Sebagai ibu, aku selalu berdoa dan berharap hidup anakku baik dsn bahagia. Maka keadaannya yang penuh derita membuatku sungguh sedih.
Derita anakku adalah derita hidupku, bahkan jika bisa biarlah derita anakku aku tanggung sendiri dan anakku tetap sehat dan bahagia,” lanjutnya.
Dalam bacaan Injil hari ini kita dengar demikian, “Ketika Yesus melihat ibu-Nya dan murid yang dikasihi-Nya di sampingnya, berkatalah ia kepada ibu-Nya, “Ibu, inilah anakmu!” Kemudian kata-Nya kepada murid-Nya, “Inilah ibumu!” Dan sejak saat itu murid itu menerima ibu Yesus di dalam rumahnya.”

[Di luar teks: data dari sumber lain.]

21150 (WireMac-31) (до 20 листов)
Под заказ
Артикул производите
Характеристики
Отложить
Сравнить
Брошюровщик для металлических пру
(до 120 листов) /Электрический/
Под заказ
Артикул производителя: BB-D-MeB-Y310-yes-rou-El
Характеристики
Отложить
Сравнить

Sabda Yesus ini memiliki makna ganda. Pertama, secara manusiawi, Yesus ingin memastikan bahwa Maria, ibu-Nya, tidak ditinggalkan seorang diri setelah wafat-Nya.
Yohanes menerima tugas untuk merawatnya, dan Maria menerima Yohanes sebagai anak. Di balik itu, Yesus mengajarkan betapa pentingnya tanggung jawab dalam kasih: bahwa cinta sejati selalu melahirkan perhatian, kepedulian, dan pengorbanan bagi sesama.

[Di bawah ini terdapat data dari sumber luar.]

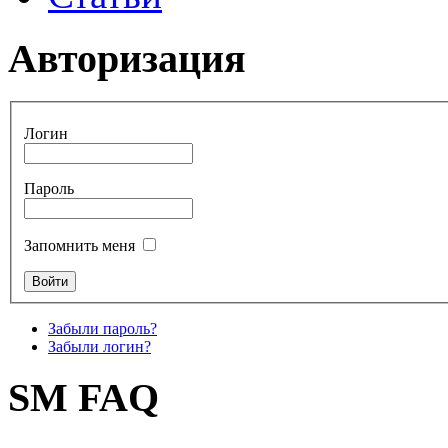
Авторизация
Логин
Пароль
Запомнить меня
Забыли пароль?
Забыли логин?
SM FAQ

Kedua, sabda ini adalah pesan rohani yang lebih dalam: Maria diberikan sebagai ibu bagi Gereja, bagi semua murid Kristus.

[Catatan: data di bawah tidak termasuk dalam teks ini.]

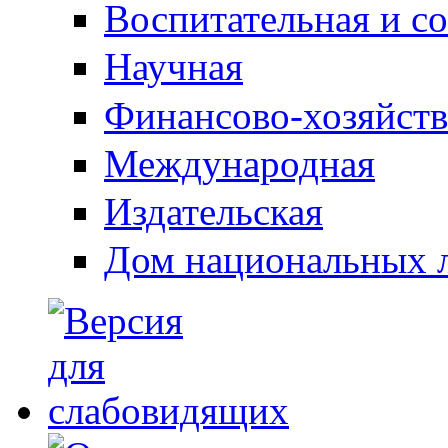
Воспитательная и с
Научная
Финансово-хозяйств
Международная
Издательская
Дом национальных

Yohanes melambangkan kita semua yang dipanggil untuk membuka hati, menerima Maria sebagai ibu rohani yang senantiasa mendampingi, menuntun, dan mendoakan kita.
Momen di kaki salib itu memperlihatkan bahwa kasih Kristus tidak berhenti pada salib, melainkan terus mengalir melalui hubungan baru yang Ia ciptakan.
Kasih itu mengikat kita menjadi satu keluarga besar dalam iman: Allah adalah Bapa, Yesus adalah Saudara sekaligus Penyelamat, Maria adalah Ibu, dan kita semua adalah saudara seiman.
Bagaimana dengan diriku?
Apakah saya berani setia berdiri di “bawah salib”, setia pada Yesus dan kasih-Nya, meski situasi sulit dan menyakitkan?